Une autre hypothèse doit cependant être avancée sur le pourquoi des interprétations relatives à un conflit postélectoral ayant cours en Afrique subsaharienne se basant très fréquemment sur l’identité des protagonistes. Elle s’appuie sur l’importance que revêt l’image des habitants de la région concernée dans le monde occidental. Une image qui a peu évolué avec le temps et qui fait la part belle à l’identité des individus en présence, qu’il s’agisse de leur identité ethnique ou religieuse.
Pour reprendre les propos d’A. Rivera (2000)iii, le terme « ethnie » fait allusion à « tout ce qui est assimilé au « tribal », à la prééminence des liens de sang, à l’originel, l’ancestral, au spontané ». Or, ce concept d’ethnie ne fait en réalité que reconnaître l’existence d’un groupe particulier d’individus qui, grosso modo, se distingue des autres groupes non seulement en raison d’une langue, de coutumes et de valeurs communes, mais également en fonction d’un espace et d’ancêtres communs, de même que par le sentiment d’appartenir à une même collectivité.

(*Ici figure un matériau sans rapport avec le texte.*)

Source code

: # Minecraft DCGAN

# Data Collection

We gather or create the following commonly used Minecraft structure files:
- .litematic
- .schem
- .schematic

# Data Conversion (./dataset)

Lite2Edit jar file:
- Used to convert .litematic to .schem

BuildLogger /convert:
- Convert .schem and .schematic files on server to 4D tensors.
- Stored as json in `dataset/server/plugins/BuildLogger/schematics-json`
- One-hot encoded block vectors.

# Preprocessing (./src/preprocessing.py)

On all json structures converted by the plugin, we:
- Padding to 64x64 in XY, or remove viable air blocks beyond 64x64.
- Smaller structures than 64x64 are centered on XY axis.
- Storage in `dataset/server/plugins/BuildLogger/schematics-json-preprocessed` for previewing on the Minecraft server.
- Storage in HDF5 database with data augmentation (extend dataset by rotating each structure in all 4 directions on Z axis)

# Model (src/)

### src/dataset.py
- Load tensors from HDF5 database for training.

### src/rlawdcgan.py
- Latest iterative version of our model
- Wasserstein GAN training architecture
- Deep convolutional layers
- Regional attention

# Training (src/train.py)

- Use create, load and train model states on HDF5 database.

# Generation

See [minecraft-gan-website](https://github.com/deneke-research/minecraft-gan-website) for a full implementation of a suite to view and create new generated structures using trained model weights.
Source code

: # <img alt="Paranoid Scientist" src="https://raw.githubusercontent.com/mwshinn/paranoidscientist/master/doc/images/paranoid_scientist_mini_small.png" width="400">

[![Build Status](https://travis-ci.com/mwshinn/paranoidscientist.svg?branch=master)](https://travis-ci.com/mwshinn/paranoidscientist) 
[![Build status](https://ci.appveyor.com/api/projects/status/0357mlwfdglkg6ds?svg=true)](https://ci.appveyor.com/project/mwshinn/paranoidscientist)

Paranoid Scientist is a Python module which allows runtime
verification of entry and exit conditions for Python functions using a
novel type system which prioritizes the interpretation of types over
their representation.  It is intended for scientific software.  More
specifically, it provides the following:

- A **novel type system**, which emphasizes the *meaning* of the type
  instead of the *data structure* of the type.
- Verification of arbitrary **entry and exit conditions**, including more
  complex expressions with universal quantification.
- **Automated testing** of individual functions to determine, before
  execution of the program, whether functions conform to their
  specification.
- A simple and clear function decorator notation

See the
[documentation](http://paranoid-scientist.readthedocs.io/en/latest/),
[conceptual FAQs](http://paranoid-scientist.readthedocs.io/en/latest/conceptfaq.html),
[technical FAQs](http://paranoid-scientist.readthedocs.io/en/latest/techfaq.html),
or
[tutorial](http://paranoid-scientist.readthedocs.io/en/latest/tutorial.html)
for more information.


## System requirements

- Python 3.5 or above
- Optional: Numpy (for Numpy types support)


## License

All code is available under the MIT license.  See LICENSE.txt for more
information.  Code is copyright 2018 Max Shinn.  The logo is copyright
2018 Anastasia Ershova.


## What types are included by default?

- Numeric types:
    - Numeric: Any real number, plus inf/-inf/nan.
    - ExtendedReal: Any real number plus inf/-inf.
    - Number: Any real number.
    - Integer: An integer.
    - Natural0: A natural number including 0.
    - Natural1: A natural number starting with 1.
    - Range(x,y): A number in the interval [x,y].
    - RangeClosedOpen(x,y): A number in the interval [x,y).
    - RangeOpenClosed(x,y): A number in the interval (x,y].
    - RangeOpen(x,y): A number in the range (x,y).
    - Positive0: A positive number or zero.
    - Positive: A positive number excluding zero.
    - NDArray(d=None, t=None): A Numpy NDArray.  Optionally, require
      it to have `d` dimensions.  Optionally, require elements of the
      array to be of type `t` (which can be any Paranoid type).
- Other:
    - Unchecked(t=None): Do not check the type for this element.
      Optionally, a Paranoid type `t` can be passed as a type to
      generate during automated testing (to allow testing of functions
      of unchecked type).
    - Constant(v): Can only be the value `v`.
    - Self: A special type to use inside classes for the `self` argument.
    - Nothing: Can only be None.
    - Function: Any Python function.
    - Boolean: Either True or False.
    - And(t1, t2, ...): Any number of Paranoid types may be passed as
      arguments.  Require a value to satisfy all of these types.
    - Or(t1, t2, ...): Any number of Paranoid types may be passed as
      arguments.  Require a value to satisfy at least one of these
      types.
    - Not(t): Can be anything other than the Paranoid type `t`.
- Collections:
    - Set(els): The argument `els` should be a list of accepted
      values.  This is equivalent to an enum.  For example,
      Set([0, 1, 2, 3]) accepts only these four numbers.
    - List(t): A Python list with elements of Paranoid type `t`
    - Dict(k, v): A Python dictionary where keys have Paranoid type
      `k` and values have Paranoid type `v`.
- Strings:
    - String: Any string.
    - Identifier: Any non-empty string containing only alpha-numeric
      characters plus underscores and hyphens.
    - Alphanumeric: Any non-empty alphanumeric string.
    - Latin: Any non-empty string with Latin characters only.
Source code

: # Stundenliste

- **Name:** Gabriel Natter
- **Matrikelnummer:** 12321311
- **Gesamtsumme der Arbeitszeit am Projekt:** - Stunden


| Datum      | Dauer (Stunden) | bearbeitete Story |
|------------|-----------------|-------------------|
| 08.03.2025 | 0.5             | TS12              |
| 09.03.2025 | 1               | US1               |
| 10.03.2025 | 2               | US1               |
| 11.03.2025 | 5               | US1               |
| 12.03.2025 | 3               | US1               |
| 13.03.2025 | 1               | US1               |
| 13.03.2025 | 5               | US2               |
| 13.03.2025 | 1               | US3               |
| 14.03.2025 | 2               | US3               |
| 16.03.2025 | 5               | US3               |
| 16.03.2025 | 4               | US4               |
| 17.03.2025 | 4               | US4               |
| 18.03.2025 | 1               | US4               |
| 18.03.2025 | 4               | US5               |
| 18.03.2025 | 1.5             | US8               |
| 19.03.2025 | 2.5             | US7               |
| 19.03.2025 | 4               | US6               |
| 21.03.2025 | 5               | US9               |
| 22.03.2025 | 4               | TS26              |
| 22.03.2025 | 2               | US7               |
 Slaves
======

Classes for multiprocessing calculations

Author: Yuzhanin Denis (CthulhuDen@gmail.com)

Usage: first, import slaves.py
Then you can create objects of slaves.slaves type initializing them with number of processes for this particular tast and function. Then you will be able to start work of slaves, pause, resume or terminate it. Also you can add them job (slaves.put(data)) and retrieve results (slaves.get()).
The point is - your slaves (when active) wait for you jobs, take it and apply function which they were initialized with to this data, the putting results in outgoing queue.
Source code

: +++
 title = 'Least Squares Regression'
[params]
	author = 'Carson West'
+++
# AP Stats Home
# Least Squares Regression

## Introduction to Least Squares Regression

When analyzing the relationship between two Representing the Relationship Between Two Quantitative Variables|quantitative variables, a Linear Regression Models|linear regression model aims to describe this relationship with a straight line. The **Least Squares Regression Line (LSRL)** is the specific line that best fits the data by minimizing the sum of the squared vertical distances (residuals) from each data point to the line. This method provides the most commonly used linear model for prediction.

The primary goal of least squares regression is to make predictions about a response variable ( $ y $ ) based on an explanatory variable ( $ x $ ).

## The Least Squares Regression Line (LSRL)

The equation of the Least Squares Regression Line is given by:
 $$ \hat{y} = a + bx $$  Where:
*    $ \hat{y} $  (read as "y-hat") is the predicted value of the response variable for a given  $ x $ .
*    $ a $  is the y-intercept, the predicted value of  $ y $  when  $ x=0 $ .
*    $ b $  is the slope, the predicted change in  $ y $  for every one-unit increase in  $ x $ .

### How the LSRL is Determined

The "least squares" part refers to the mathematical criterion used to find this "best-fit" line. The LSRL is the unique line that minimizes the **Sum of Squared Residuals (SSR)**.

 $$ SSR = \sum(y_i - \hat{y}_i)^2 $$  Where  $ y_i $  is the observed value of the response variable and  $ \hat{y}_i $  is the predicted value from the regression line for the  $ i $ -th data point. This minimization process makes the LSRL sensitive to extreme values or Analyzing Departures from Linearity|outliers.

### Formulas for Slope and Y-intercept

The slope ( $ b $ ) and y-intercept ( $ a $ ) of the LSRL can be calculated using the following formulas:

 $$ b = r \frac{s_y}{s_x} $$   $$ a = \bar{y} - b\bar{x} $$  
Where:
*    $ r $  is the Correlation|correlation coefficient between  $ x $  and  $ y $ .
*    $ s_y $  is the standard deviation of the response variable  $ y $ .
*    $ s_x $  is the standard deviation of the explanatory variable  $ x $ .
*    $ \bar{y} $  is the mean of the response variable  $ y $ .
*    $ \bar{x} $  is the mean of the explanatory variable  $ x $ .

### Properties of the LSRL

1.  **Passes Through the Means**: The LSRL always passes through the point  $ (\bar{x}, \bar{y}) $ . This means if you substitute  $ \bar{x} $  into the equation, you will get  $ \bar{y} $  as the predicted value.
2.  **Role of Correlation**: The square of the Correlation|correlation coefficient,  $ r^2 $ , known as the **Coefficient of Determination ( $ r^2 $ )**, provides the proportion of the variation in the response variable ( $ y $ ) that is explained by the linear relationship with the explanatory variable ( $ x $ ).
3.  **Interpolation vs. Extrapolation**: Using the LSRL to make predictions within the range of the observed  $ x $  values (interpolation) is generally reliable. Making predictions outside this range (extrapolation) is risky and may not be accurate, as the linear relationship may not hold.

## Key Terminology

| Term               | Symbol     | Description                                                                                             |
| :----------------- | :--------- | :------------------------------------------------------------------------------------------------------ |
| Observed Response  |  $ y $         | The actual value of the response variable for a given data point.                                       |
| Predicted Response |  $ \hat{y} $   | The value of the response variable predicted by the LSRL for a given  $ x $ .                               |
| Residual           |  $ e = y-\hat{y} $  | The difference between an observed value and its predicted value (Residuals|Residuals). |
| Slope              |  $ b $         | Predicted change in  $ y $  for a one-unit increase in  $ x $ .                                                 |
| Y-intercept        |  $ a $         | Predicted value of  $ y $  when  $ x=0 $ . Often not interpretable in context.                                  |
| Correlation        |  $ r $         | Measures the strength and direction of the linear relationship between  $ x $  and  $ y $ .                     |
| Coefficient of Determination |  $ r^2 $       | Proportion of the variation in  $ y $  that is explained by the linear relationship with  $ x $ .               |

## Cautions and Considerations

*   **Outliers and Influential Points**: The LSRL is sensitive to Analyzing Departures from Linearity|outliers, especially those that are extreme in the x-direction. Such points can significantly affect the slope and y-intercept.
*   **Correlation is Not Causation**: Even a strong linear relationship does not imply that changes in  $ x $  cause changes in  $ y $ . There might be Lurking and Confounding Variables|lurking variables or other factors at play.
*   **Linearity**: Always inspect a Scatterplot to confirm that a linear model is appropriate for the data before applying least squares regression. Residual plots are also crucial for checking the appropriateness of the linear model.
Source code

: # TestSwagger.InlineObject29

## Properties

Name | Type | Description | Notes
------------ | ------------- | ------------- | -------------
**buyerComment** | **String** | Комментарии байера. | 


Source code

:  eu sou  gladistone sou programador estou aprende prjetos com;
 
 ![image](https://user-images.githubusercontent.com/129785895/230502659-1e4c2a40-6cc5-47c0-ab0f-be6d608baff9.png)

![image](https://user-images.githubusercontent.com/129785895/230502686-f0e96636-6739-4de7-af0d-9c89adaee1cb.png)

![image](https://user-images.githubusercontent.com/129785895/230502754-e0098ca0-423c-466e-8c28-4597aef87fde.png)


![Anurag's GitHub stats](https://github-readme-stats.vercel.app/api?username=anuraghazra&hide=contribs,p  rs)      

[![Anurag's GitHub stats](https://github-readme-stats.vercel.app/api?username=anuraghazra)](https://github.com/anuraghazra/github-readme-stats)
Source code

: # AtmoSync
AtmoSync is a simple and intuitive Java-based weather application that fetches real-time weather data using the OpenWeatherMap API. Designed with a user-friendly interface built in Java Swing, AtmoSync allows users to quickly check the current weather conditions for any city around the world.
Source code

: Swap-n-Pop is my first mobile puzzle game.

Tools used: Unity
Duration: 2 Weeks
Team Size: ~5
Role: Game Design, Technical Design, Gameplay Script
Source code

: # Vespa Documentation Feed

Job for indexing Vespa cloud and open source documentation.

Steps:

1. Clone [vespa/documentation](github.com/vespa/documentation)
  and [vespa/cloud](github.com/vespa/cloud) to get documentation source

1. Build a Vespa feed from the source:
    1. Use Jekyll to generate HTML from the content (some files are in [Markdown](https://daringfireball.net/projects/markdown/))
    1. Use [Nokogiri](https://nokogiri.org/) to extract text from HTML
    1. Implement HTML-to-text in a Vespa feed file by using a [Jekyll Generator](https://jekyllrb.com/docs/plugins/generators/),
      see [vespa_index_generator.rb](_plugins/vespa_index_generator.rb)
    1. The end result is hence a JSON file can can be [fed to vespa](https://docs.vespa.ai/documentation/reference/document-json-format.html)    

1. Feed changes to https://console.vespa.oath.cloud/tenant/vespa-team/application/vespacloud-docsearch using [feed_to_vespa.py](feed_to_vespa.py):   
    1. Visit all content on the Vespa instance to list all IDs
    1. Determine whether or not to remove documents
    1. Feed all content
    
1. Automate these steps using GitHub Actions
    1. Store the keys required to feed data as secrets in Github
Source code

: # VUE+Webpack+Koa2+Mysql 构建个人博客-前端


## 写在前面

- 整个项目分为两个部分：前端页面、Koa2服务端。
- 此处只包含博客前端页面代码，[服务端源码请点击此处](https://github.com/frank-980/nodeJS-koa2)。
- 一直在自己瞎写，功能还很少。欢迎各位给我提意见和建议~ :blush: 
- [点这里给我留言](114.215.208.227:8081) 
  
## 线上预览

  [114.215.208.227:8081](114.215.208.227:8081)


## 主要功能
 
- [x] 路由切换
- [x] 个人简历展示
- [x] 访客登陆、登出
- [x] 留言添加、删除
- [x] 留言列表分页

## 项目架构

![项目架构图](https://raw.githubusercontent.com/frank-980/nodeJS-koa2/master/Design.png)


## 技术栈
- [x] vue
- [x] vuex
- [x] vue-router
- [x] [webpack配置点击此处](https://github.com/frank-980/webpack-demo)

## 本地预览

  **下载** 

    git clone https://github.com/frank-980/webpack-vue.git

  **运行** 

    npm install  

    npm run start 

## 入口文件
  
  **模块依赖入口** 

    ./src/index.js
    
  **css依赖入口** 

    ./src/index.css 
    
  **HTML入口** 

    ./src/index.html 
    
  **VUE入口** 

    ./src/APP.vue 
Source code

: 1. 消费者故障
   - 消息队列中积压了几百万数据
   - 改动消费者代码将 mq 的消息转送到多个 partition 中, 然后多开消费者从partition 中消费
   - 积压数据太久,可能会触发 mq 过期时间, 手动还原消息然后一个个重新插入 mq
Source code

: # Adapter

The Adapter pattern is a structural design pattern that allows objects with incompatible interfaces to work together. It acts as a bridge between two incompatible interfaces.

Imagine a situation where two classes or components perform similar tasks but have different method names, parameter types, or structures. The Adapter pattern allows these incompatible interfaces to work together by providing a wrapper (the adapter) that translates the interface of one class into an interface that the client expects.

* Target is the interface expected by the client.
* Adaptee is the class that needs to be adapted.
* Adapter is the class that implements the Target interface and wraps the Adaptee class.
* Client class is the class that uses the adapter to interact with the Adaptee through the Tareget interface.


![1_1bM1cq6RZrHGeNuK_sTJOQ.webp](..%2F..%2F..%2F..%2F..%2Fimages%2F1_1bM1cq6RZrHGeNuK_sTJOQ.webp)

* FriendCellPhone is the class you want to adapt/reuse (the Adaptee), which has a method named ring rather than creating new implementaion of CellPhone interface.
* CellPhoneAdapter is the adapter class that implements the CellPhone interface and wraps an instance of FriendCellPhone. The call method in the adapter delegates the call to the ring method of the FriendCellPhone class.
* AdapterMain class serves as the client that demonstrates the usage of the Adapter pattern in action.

Toutefois, comme le fait déjà remarquer Guillaumin en 1972, le concept d’ethnie a probablement eu le succès qu’on lui connaît car « il permet d’éviter le malaise que suscite la connotation biologique du mot race, ce qui ne l’empêche nullement de charrier implicitement les mêmes significations »iv. Autrement dit, mettre l’accent sur l’identité ethnique (ou sur l’identité religieuse) des protagonistes dans le cadre de conflits africains, c’est mettre dans cette identité la source même de la violence, le cœur de la problématique. Or, cette explication qui prétend tout résoudre à la fois n’éclaire en rien la situation de conflit. Mais elle laisse entendre qu’en Afrique subsaharienne, le simple fait d’appartenir à des ethnies différentes peut être, en soi, la raison d’un conflit.

4) CONCLUSION

C’est finalement sur un constat plutôt déroutant que prend fin notre réflexion sur les conflits postélectoraux en Afrique subsaharienne. L’essence des conflits est connue - ou du moins accessible à une investigation -, mais elle est bien souvent écartée au profit d’explications journalistiques basées sur l’identité des protagonistes. Certainement en bonne partie pour une question de temps, mais également en raison de l’image des habitants de l’Afrique subsaharienne véhiculée dans le monde occidental.
L’image des Africains dans le monde journalistique occidental mérite bien évidemment à elle seule de faire l’objet d’une plus longue réflexion. Gageons cependant que celle-ci sera très éloignée de la problématique du partage inéquitable des ressources en Afrique.